Under Armour Hopes Refresh Of Footwear Line Will Boost Sales

Cam Newton, an Under Armour endorser, wore new E39 shirt at NFL Combine
Under Armour is "hoping to make a footwear comeback" after it "replaced the footwear team, redesigned shoes and switched marketing strategies," according to Andrea Walker of the Baltimore SUN. Under Armour Chair, President & CEO Kevin Plank "hit a speed bump" when the company launched footwear in '08, and Under Armour execs "hope this year will mark a turning point in the slow rebuilding of the footwear division." Plank: "It's a long-term play. Look at what we've done in the past, and give us the ability to be patient with that and ensure that success." Under Armour expects footwear "to return to growth this year" after sales declined 7% to $221M in '10. The company plans to launch its "second-generation basketball shoe in the second half of the year, when it expects most of the footwear division's growth to happen." It also is "banking on the success of new models of football and baseball cleats, one category that has proved to be a big seller." At the same time, Under Armour "appears to have pulled back on plans to launch new versions of the running and cross-training shoes, which the company had indicated might debut this year," and instead is "looking at 2012 for the launch of those new models." Walker notes last year's introduction of the basketball shoe "might be a glimpse into their new strategy -- and whether it might succeed." Despite the "lack of hype, some analysts said it held its own in a year when competitors released an unusually large number of shoes." But Nike officials "don't seem to be fazed by Under Armour's presence in the market." Nike Dir of Media Relations Derek Kent said, "We thrive on competition because it always makes us better" (Baltimore SUN, 3/1).

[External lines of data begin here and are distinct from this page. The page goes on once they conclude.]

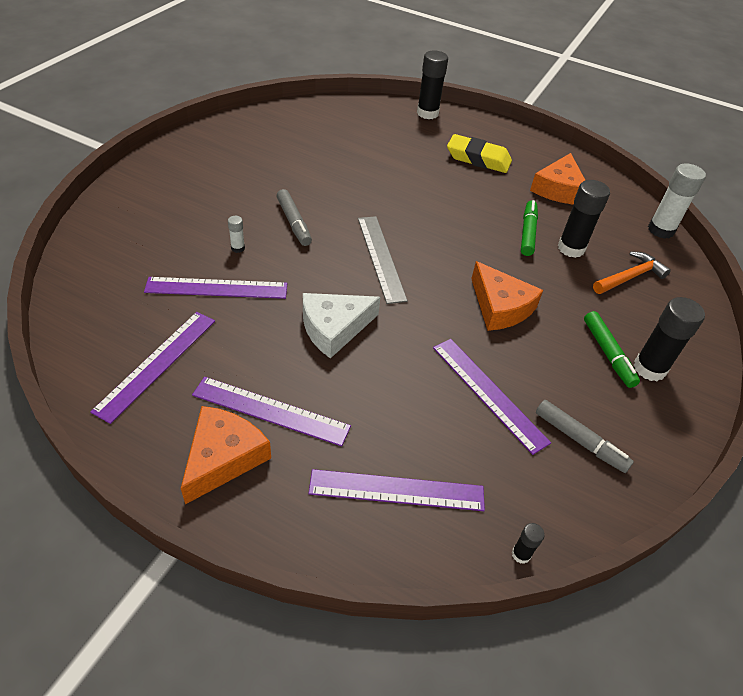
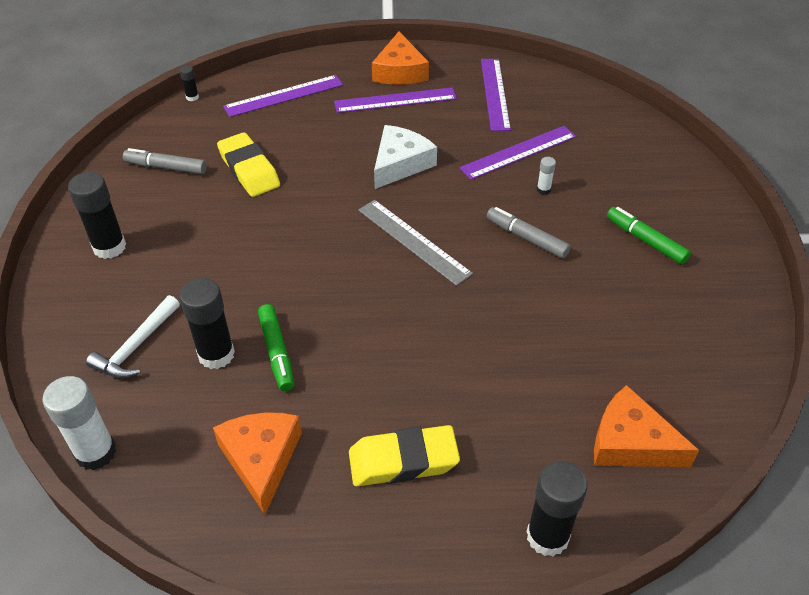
camera: 155 degrees right, 0 degrees up
(488, 393) = (249, 170): purple ruler -> yellow eraser
(500, 307) = (270, 244): orange cheese -> orange cheese (630, 442)
(608, 353) = (152, 244): green marker -> green marker (645, 240)
(630, 277) = (136, 346): orange hammer -> white hammer

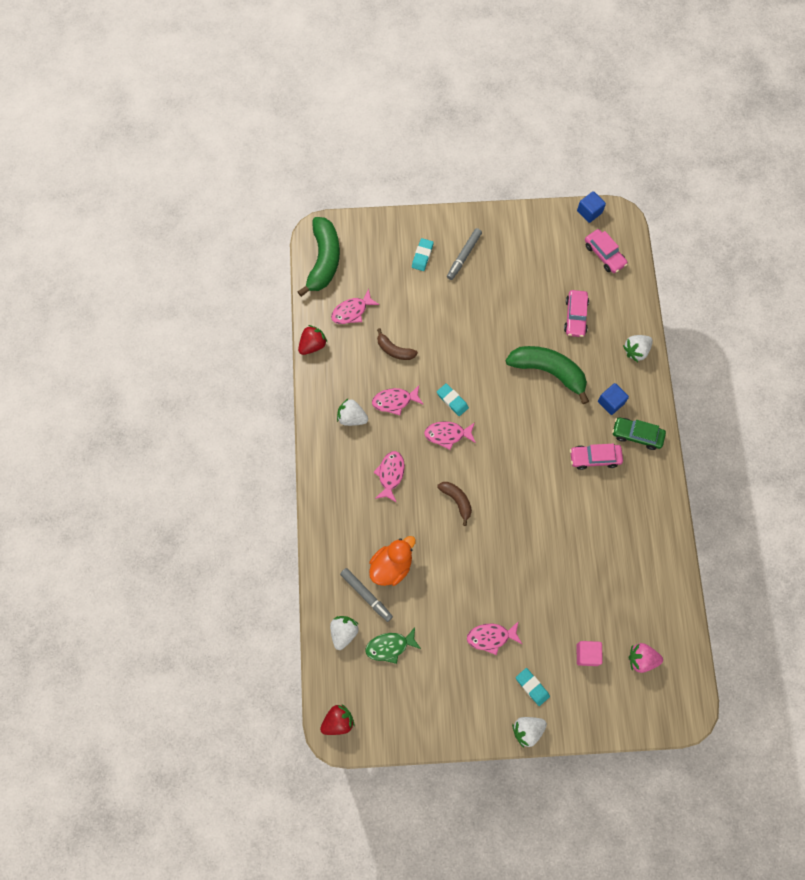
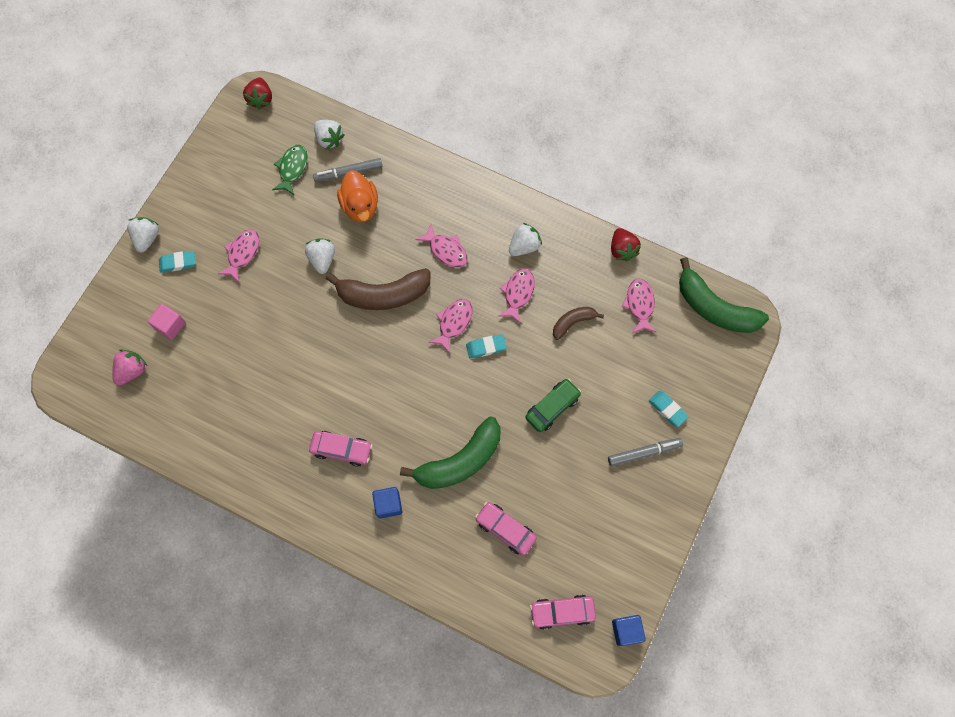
camera: 120 degrees right, 0 degrees up
(457, 500) = (383, 294): brown banana -> brown banana, size x1.89
(464, 256) = (644, 453): grey marker -> grey marker turned 105 degrees clockwise
(595, 458) = (342, 449): pink car -> pink car turned 75 degrees clockwise
(636, 351) = (428, 570): white strawberry -> white strawberry (322, 259)
(637, 435) = (337, 508): green car -> green car (552, 407)

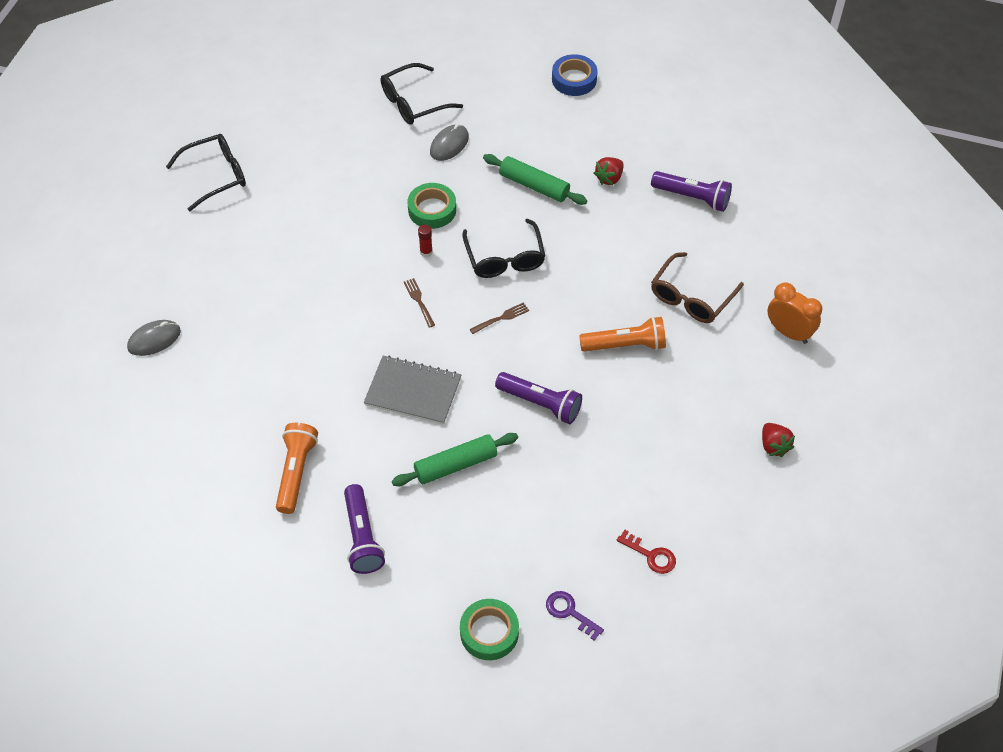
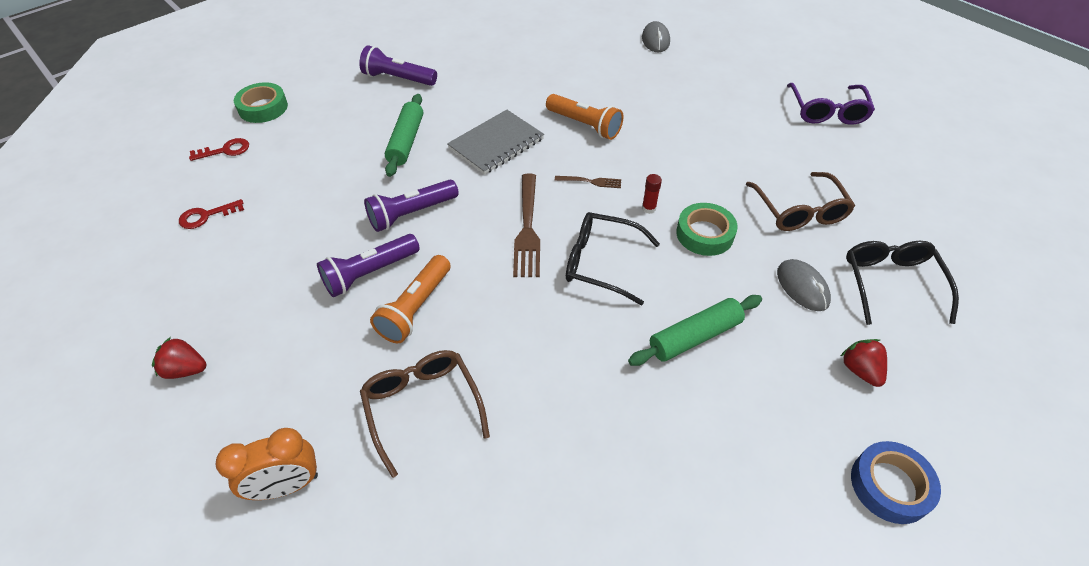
camera: 120 degrees right, 5 degrees down
(216, 176) = (827, 111): black glasses -> purple glasses
(296, 472) = (480, 67): orange flashlight -> orange flashlight (584, 125)
(368, 164) = (799, 211): none -> brown glasses
(501, 318) = (527, 228): brown fork -> brown fork, size x1.96
(569, 612) = (225, 150): purple key -> red key
(609, 178) = (666, 424): red strawberry -> red strawberry (860, 370)
(692, 198) = (575, 510): purple flashlight -> purple flashlight (369, 273)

: Under Armour this past weekend introduced its E39 shirt at the NFL Scouting Combine, which it sponsors, and company Senior VP Kevin Haley said that the new product is a "biometric shirt that measures heart and breathing rate, skin-surface temperature, as well as force and direction." Haley said that the technology is "a 'game-changer,' because it allows teams to pinpoint a player’s burst in different game situations." He noted that the E39's monitor was "designed by Zephyr Technology and previously used by U.S. Army Special Forces." Haley said that "post-combine, the next step would be providing the shirts to professional athletes, teams and, ultimately, the general public" (, 2/27).